Beyond the Footlights and Back Again: Fredi Washington in One Mile from Heaven
Rockefeller Hall 200
Dr. Laurie Woodard, Associate Professor of African American History at The City College of New York, will deliver the C. Mildred Thompson Lecture, “Beyond the Footlights and Back Again: Fredi Washington in One Mile from Heaven.”
The talk focuses on Washington’s career as a “triple threat,” a performing artist, writer, and civil and human rights activist, and examines the complexities of New Negro womanhood. Drawing from her forthcoming book, A Real Negro Girl: Fredi Washington and the New Negro Renaissance, Woodard explores Washington’s artistic work and political commitments within the broader cultural landscape of the Harlem Renaissance.

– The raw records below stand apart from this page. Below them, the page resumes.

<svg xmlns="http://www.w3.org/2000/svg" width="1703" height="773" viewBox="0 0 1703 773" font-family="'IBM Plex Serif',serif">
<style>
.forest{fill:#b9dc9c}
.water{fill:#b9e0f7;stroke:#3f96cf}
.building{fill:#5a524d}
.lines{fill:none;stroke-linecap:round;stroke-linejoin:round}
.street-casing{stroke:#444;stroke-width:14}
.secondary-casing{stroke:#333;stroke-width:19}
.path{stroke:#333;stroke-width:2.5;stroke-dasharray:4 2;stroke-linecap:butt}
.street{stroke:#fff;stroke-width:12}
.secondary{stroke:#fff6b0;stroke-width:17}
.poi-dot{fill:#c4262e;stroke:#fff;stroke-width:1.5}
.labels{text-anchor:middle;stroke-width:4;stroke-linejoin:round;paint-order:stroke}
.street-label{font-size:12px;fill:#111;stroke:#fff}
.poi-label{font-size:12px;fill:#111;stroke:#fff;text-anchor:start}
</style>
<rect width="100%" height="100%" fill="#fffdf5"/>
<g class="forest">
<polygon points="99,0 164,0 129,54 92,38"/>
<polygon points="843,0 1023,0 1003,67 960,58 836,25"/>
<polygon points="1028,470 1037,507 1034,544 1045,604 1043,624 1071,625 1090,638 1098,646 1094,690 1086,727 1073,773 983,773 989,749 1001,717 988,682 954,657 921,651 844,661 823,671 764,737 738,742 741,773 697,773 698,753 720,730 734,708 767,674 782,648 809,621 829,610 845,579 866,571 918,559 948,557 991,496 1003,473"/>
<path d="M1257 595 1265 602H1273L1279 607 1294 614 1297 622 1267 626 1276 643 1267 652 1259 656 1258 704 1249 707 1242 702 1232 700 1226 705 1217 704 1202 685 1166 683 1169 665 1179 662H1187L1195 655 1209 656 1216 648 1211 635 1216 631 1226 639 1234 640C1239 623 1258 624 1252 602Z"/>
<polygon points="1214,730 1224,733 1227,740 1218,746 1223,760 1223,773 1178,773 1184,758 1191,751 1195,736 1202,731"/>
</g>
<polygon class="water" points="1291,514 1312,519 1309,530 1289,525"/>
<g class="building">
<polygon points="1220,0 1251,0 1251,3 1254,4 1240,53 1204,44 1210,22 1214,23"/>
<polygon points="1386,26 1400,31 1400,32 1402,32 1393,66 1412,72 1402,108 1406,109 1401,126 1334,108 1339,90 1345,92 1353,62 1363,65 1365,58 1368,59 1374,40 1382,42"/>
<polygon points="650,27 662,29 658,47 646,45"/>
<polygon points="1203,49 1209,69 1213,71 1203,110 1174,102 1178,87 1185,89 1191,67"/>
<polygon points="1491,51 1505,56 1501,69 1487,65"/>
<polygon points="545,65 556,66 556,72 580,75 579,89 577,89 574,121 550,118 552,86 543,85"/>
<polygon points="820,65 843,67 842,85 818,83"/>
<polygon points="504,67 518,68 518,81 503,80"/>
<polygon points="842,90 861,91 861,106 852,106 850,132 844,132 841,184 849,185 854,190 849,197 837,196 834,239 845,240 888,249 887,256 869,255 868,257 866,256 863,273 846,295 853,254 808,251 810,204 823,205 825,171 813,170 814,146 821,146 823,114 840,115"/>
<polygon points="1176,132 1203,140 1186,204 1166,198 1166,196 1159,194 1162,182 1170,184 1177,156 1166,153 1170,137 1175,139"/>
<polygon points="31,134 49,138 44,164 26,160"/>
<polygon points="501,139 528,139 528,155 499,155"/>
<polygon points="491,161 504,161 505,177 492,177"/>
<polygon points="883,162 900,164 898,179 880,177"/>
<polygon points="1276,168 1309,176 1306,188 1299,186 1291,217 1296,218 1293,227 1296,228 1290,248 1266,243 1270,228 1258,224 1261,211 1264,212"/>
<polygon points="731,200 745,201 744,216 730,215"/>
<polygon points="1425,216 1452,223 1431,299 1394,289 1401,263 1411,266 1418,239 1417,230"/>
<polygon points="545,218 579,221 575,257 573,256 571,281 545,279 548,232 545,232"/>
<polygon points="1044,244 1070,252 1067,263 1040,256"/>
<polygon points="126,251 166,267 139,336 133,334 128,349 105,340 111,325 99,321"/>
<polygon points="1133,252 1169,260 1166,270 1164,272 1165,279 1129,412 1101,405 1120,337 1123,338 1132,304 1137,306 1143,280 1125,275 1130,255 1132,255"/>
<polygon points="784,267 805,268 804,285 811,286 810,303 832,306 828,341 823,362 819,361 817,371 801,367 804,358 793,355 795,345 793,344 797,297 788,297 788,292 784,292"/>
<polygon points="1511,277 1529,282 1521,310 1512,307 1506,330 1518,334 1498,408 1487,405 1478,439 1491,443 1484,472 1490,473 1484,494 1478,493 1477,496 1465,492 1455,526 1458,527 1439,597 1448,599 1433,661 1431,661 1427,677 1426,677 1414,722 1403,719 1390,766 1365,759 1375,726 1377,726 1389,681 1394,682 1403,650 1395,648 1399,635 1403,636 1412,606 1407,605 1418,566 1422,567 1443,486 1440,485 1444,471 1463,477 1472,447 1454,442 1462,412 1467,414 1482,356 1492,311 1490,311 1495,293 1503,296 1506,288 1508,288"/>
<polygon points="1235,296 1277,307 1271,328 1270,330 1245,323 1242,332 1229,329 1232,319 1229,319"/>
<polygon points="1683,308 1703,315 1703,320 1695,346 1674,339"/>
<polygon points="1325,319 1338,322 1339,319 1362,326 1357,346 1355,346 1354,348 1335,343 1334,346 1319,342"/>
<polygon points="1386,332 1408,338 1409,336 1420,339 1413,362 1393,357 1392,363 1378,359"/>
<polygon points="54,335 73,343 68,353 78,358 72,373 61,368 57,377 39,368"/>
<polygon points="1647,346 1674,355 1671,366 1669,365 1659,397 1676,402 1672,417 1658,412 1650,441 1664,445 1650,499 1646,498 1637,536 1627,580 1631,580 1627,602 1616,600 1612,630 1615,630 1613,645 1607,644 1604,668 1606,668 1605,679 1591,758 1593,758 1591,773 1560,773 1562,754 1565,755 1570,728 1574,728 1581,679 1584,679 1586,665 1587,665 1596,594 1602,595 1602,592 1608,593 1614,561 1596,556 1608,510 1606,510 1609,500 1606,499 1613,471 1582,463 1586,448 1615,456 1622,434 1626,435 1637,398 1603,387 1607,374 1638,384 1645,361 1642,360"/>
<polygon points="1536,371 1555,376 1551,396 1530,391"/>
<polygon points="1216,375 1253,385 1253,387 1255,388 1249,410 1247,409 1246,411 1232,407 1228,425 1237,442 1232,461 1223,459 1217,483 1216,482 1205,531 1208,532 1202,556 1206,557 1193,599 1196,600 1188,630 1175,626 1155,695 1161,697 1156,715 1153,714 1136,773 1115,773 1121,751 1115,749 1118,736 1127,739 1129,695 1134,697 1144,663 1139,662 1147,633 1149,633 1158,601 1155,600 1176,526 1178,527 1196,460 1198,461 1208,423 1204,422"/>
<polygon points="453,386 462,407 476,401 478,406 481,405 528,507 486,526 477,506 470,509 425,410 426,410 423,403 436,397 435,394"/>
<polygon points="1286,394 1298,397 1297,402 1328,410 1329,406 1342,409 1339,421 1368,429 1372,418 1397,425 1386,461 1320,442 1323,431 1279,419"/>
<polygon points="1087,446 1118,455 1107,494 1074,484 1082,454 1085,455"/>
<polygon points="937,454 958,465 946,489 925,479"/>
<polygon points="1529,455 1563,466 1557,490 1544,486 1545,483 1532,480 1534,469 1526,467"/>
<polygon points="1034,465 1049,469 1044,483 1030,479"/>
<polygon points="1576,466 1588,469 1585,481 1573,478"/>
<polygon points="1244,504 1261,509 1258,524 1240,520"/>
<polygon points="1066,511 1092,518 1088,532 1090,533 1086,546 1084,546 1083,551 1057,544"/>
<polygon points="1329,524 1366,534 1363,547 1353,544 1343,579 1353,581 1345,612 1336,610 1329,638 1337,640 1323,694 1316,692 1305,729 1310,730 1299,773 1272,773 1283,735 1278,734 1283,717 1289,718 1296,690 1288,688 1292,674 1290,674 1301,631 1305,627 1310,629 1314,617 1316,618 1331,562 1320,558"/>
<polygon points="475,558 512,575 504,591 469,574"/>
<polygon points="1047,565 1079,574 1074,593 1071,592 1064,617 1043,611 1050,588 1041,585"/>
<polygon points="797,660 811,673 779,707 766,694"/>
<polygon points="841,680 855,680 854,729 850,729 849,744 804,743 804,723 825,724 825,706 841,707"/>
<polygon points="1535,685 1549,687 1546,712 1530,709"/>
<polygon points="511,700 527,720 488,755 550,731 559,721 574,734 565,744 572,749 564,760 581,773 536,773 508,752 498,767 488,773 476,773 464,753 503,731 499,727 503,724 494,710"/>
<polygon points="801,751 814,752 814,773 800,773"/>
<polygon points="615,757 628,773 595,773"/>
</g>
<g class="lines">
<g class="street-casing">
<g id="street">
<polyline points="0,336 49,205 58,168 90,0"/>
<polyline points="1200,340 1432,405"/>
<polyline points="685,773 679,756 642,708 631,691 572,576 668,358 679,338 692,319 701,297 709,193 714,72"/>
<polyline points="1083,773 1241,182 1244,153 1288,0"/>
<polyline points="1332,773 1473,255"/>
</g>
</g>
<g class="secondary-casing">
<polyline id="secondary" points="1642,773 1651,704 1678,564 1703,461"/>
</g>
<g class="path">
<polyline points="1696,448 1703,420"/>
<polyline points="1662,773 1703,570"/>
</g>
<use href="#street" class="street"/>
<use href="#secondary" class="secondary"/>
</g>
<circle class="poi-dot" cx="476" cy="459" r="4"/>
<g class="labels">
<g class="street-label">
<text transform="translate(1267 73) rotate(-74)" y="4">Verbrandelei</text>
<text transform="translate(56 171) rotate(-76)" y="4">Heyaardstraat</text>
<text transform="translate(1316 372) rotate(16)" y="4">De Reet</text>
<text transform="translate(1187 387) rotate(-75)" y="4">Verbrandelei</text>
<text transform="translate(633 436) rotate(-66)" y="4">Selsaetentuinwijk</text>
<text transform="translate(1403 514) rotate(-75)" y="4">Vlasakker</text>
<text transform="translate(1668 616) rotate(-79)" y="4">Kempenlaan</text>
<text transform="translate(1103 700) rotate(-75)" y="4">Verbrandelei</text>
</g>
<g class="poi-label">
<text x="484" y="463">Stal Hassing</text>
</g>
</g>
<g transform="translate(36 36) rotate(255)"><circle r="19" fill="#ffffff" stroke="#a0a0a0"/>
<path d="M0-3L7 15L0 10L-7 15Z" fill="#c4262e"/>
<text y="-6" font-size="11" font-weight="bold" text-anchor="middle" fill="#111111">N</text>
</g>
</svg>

Woodard began her professional life as a dancer with the Dance Theatre of Harlem. She earned a BA in History from Columbia University and a PhD in African American Studies and History from Yale University. Her work has appeared in The New York Times, the Journal of African American History, and American Quarterly. A Real Negro Girl will be released by Oxford University Press in fall 2026.
This endowed lecture is part of the C. Mildred Thompson Lecture series.
Sponsored by the History Department, the Film Department, the Dance Department, the Africana Studies Program, and the Women, Feminist, and Queer Studies Program.
The lecture is free and open to the public.